You’re painting a totally accurate picture. And yet something is so wrong with this picture. I need your further reflections, Colleen, to help me figure out precisely what is at work in such smack-hug behavior on the part of the churches of the radical middle.

1 comment:

colkoch said...

I'm going to go out on a limb here Bill, and use some transpersonal psychology. I'm going to do this because I firmly believe that gays experience the day to day world differently from straights, and I'm not talking about the homophobia here. I'm talking about a kind of freedom from gender typing, and because of that, a freedom to explore and accept other realms of thought, creativity, and spirituality.
For women the trail blazers in professional athletics have been lesbian women. This is especially true in team sports, but also in tennis and golf. The first really big money athletes in women's sport were disproportionately gay. I'd be willing to bet this was also true of the first women professionals in academia, law, and medicine. Lesbian women are almost driven to take on traditional male roles because the gender typing that says we can't doesn't seem to matter. Tomboys don't always grow up to be wives and mothers. The same is true for gay men in professional figure skating, diving, and probably gymnastics, but we don't know that with any accuracy because gay male athletes won't come out of the closet. Greg Louganis, and a few male figure skaters are the exceptions. I suspect they're closer to the rule. In any event, gay males are clearly over represented in the creative arts, and traditional service professions. This is not a simple matter of wanting to falsely mimic alternative gender roles. This is a case of knowing you have what it takes to be competent and successful in non traditional gender roles. In this sense gays exhibit a kind of both/and rather than either/or. This is very different from the straight world, where gender roles are much more tightly defined. This tight definition manifests sexually as well.
There's a school of thought currently being developed which explains spiritual, creative, and relational abilities as products of sexual energy. Sexual energy can be really polluted when a person fails to deal with dominance and submission issues. This is why sexual and physical abuse in early childhood become critical determinants in sexual expression.--not orientation.
Theoretically, because gays aren't nearly as strictly self defined in gender roles vis a vis heterosexuals, they have a head start in reconciling and balancing issues of dominance and submission.
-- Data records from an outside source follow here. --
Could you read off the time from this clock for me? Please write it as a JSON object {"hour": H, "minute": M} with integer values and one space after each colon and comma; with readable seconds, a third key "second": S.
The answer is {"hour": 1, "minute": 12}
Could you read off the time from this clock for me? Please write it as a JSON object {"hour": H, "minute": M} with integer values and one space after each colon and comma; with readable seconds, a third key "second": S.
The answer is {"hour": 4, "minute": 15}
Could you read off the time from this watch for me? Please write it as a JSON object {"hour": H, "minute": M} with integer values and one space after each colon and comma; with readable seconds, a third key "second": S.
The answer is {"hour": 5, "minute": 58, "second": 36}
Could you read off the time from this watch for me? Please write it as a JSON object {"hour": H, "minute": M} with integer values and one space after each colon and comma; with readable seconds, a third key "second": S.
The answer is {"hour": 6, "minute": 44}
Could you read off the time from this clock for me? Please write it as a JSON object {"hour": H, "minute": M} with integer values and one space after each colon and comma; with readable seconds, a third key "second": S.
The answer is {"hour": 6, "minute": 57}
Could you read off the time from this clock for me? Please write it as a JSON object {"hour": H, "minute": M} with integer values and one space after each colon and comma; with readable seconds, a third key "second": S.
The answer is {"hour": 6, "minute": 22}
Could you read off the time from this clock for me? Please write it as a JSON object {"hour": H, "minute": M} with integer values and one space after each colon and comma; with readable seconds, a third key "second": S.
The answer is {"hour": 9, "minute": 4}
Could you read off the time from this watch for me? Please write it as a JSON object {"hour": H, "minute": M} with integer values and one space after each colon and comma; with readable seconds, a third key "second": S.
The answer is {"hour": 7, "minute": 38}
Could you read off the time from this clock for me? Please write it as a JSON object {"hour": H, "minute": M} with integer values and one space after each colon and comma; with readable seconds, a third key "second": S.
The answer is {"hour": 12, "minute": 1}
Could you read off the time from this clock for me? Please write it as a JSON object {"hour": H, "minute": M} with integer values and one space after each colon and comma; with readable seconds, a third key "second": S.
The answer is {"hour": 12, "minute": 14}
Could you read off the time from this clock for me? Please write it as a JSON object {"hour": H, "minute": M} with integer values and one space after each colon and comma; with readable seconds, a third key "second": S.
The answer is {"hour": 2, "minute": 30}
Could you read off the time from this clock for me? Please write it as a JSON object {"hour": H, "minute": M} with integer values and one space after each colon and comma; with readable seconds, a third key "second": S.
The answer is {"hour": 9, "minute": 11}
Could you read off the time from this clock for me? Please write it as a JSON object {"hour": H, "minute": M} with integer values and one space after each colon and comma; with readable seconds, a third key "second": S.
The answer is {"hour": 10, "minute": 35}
Effiminate gay men are a real threat to insecure straight men because they threaten the straight male's definition of self as the dominant individual in male/female relationships, and their attendant need to compete like hell in order to dominate other men. The whole straight male culture is essentially based on dominance. Competent gays threaten the crap out of this culture, as do competent women of either orientation. The concept of equality, especially as Paul taught it concerning male/female, jew/gentile, slave/freeman is not actively sought. There's never any balance or equality. There's almost always only a hierarchy. The problem with this is that if you can't get out of that system you can't experience transcendance in creative expression, spirituality, or sexual relationships. As you say, maintaining takes precedence over mission.
It's no surprise to me that self accepting gays are reflexively punished and defined as bad gays. Given the above analysis, they are bad gays. They aren't properly submissive and completely threaten the ususal modus operandi of the straight male culture. Cultureswould be so much better off if straight men could somehow get out of the bondage of continually playing the dominance game.
I sometimes wonder if Paul didn't have his great conversion experience because Jesus knew His original eleven had some real issues with hierarchical pecking orders and dominance issues. Nothing like a wild card to change a poker hand. Gays are God's wild cards and we should be doing our best to change everyone's odds of winning. It's not a bad thing to be the jokers in God's deck of cards, and in a very real sense, gays actually do have the freedom to take on the role of any card in God's deck--even queens. PS, thanks for the plug.